Document segment —
__________________________________________________

Nevertheless, I was encouraged to a reckless optimism, and thereby suffered a stinging defeat, my own little Dieppe, at Eniwetok. A botched assault on the island from its neighbor, Bikini, cost me a good portion of the Americal Division and some miscellaneous squads. I managed to evacuate the survivors, but the whole episode was sobering.

And worse followed. Nagumo's carriers, as I said, had gone to Marcus Island, which they attacked to no lasting effect. The shuttling of ships back and forth between Marcus and Wake, Saipan and Truk, began anew. Lexington and Wasp, fresh from the repair yard at Midway, steamed west with escorting destroyers to rejoin Hornet and Enterprise. Off Marcus, Nagumo turned up smack in the middle of them, and as in the previous carrier duel, the U.S. Navy came off second-best. SBDs and TBFs set Akagi and Kaga afire and scored hits on their two companions (either the Hiryus or the Shokakus), but Japanese bombers sank, first, Wasp, then, Lexington, and set Hornet and Enterprise afire from end to end. Hornet barely made it to Marcus; The Big E limped off to Midway.

This disaster pretty much forestalls any major offensives in the Central Pacific. Essex and the light carriers Independence and Belleau Wood are working up on the West Coast, Saratoga and Yorktown are being repaired there, but for the time being the U.S. Navy is back to hit-and-run operations.

In other news, the 4th Marine Division landed at Guadalcanal, where the 24th, 37th, and 41st Infantry had for some time accomplished precious little in the way of rooting out the profoundly entrenched Japanese; now there are four U.S. divisions accomplishing precious little. At Rangoon and Mandalay, the Allies and the Japanese resemble antler-locked deer. In the South Pacific, at least, the release of hitherto unavailable Australian troops produced successes in New Guinea, the northern coast of which has been reclaimed as far as Hollandia, and the Southern Resource Area, where the U.S. 1st Marine Division landed unopposed at Soembawa. Japanese engineers had quite improved airfields since seizing Celebes and Borneo; B-24s now use the one at Macassar to bomb Palembang. After the Australian 7th Infantry Division took Kendari, enemy pilots across the strait at Balikpapan began making nuisances of themselves, so the Aussies piled onto their transports, steamed over, and captured the place. Tarakan was just up the road, and the 9th Infantry Division had just arrived, so the Aussies captured that, too. Then came the 1st Armored Brigade, and Brunei lay beckoning, so they captured that. I take back every unkind thought I entertained about Aussies when I couldn't pry them loose from their island continent.

__________________________________________________

Supplied records —
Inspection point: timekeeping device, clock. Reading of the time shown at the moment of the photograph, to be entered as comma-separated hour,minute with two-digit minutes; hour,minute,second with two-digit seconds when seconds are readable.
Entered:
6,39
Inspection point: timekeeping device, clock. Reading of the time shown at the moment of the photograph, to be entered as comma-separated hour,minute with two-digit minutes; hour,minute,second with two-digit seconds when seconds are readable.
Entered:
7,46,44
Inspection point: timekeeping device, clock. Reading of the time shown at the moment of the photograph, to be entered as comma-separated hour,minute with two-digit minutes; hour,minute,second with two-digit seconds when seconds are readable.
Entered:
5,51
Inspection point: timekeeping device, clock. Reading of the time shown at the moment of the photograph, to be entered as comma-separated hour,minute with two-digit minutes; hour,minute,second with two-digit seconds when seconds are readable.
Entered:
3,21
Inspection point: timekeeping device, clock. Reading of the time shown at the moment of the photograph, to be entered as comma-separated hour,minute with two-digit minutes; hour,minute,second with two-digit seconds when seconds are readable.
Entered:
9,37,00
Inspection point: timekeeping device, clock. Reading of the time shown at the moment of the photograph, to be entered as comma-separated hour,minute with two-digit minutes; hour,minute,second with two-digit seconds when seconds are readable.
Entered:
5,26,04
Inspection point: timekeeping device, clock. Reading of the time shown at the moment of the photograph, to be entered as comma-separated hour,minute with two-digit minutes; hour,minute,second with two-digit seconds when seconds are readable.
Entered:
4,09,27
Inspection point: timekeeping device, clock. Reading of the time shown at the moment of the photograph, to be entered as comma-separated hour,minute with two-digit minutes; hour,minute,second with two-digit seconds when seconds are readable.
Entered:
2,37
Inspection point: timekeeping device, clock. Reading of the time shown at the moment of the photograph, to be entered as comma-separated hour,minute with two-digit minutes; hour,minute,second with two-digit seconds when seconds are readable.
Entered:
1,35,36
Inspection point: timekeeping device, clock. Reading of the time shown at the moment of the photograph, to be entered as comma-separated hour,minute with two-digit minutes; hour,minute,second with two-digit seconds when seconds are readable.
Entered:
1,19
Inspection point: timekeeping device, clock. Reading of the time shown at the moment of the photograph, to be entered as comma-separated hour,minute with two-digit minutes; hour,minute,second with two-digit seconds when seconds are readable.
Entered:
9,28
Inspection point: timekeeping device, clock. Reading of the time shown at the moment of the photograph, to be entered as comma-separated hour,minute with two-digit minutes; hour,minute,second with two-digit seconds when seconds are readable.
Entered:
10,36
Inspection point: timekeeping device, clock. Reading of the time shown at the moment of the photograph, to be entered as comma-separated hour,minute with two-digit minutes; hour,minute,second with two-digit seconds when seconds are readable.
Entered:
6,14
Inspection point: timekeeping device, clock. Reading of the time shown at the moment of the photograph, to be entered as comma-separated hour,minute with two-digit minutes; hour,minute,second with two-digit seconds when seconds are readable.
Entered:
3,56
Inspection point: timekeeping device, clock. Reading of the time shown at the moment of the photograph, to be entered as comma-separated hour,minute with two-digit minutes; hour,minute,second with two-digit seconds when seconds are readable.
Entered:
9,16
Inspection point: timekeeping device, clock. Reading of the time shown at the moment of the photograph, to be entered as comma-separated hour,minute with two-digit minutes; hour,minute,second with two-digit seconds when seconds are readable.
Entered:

__________________________________________________

Write out the section of the Pacific campaign account starting at "This disaster pretty" and ending at "to hit-and-run operations.", changing "West Coast" to "East Coast".

This disaster pretty much forestalls any major offensives in the Central Pacific. Essex and the light carriers Independence and Belleau Wood are working up on the East Coast, Saratoga and Yorktown are being repaired there, but for the time being the U.S. Navy is back to hit-and-run operations.